◆ The task
Your copy should match the listing word for word, apart from the pictures, which are left out.

*** Opening Raw data ***

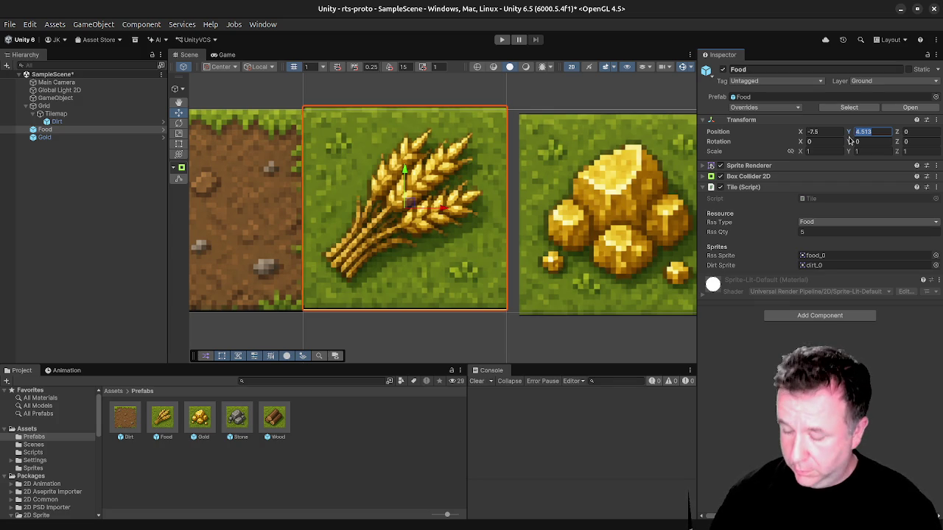
text(4)
Move the Gold tile to X -8.5, Y 4.5.
click(601, 204)
click(823, 131)
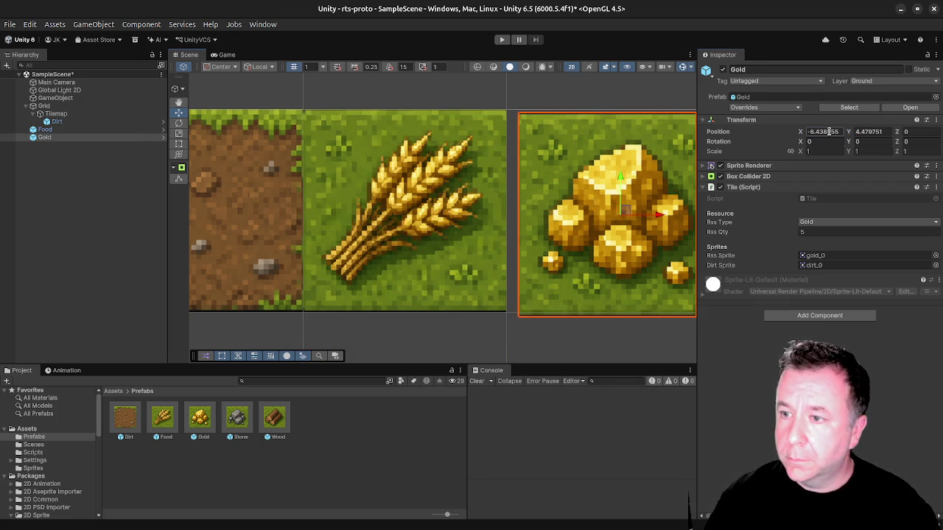
text(-8.5)
click(861, 129)
text(5)
key(BackSpace)
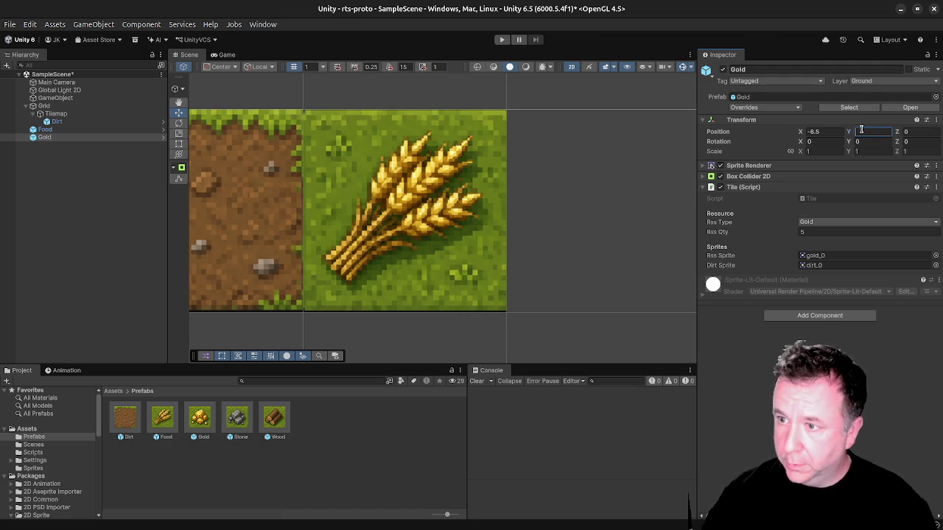
text(4.5)
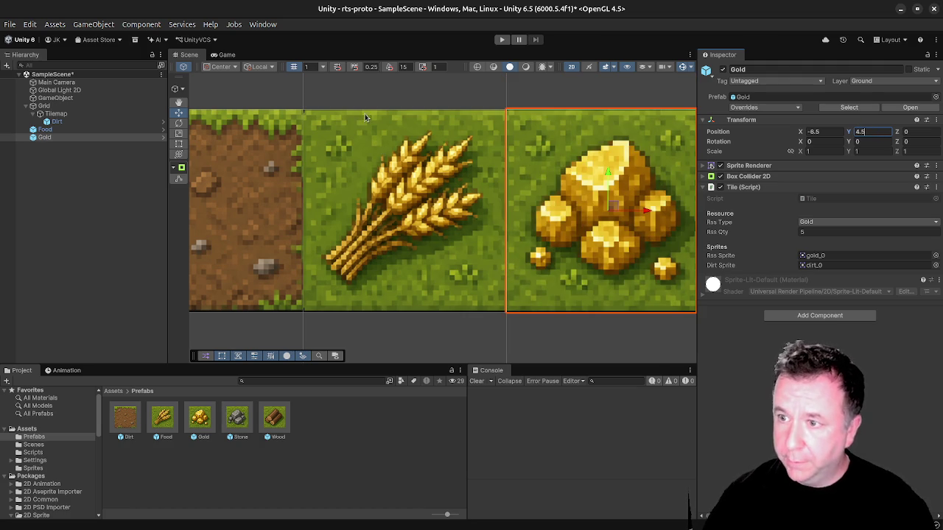
scroll(516, 157, down, 10)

*** Closing Raw data ***

◆ Reply
text(4)
Move the Gold tile to X -8.5, Y 4.5.
click(601, 204)
click(823, 131)
text(-8.5)
click(861, 129)
text(5)
key(BackSpace)
text(4.5)
scroll(516, 157, down, 10)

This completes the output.